The selection of candidate genes was based on previously reported involvement in TKI influx and efflux. ABCB1, ABCG2, SLC22A1, and SLC22A5 were the genes selected as involved in TKI transport [9,20]. Ten SNVs (two or more per gene) were selected according to the following criteria: (1) Localisation in a coding region; (2) minor allele frequency (MAF) ≥ 5% in Caucasian Iberian population, available in public databases; and (3) known or promising relevance to cancer predisposition and response to therapy. The characterisation of selected SNVs is detailed in Supporting Information Table S1.

4.3. Genotyping

Genomic DNA was extracted from whole blood samples, collected into EDTA tubes, using NZYol reagent (NZYtech, Lisbon, Portugal) according to manufacturer protocol. Quality and quantity of DNA were determined using a NanoDrop ND-1000 spectrophotometer (NanoDrop Technologies, Wilmington, NC, USA), and 100 ng of DNA was used in each genotyping reaction.
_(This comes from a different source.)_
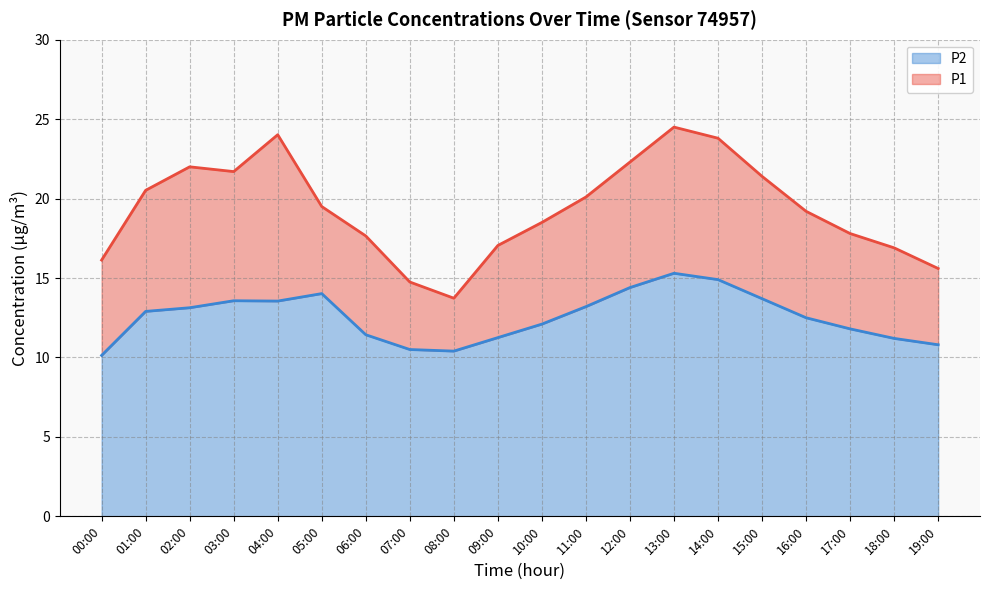

Reading left to right, transcribe all the data shown in this chart.

P1: 00:00=16.1	01:00=20.5	02:00=22.0	03:00=21.7	04:00=24.0	05:00=19.5	06:00=17.6	07:00=14.8	08:00=13.7	09:00=17.1	10:00=18.5	11:00=20.1	12:00=22.3	13:00=24.5	14:00=23.8	15:00=21.4	16:00=19.2	17:00=17.8	18:00=16.9	19:00=15.6
P2: 00:00=10.1	01:00=12.9	02:00=13.1	03:00=13.6	04:00=13.6	05:00=14.0	06:00=11.4	07:00=10.5	08:00=10.4	09:00=11.2	10:00=12.1	11:00=13.2	12:00=14.4	13:00=15.3	14:00=14.9	15:00=13.7	16:00=12.5	17:00=11.8	18:00=11.2	19:00=10.8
All SNVs were genotyped through tetra-primer-ARMS-PCR assays with primers designed using BatchPrimer3, version 1.0 (USDA-ARS, Albany, CA, USA) (http://probes.pw.usda.gov/batchprimer3/ (accessed on 20 September 2014)) [55]. PCR reaction conditions and the resulting products are described in Supporting Information Table S2. Results were confirmed first by direct sequencing, and the samples were found to contain the three possible genotypes that were used as positive controls in each genotype assay. To assess genotyping accuracy, genotyping was repeated in approximately 10% of the total samples.

4.4. Statistical Analysis

Differences of confounding variables (age and gender) between groups were assessed by nonparametric Mann–Whitney U test and Fisher’s exact test. Allele and genotype frequencies were determined by direct counting. Hardy–Weinberg equilibrium (HWE) in the study groups and the genotypic profile (GP) frequencies were determined by Arlequin software, version 3.5.1.2 (CMPG, University of Bern, Bern, Switzerland) [56]. Fisher’s exact test was calculated in order to compare the allele frequencies among groups, using GraphPad Prism, version 5.0 (GraphPad Software, San Diego, CA, USA). The associations between genotype, haplotype, and GP, and CML or clinical characteristics were analysed by calculating the odds ratio (OR) and 95% confidence interval (CI), applying unconditioned logistic regression, with SPSS, version 23.0 (IBM, NY, USA). The Kaplan–Meier method was carried out to estimate the time to change in TKI for patients dichotomised according to their genotypes using SPSS, and differences were tested through a log-rank statistic. The hazard ratio (HR) and its 95% CI were calculated using the Cox proportional hazard model. All statistical analyses were two-sided, and p < 0.05 was considered statistically significant.

5. Conclusions

In conclusion, we have highlighted the impact of genetic variants in drug transporter genes on predisposition and prognosis of CML. The findings on SNVs may be a useful tool for understanding inter-individual variability and improving therapy decisions, including treatment selection.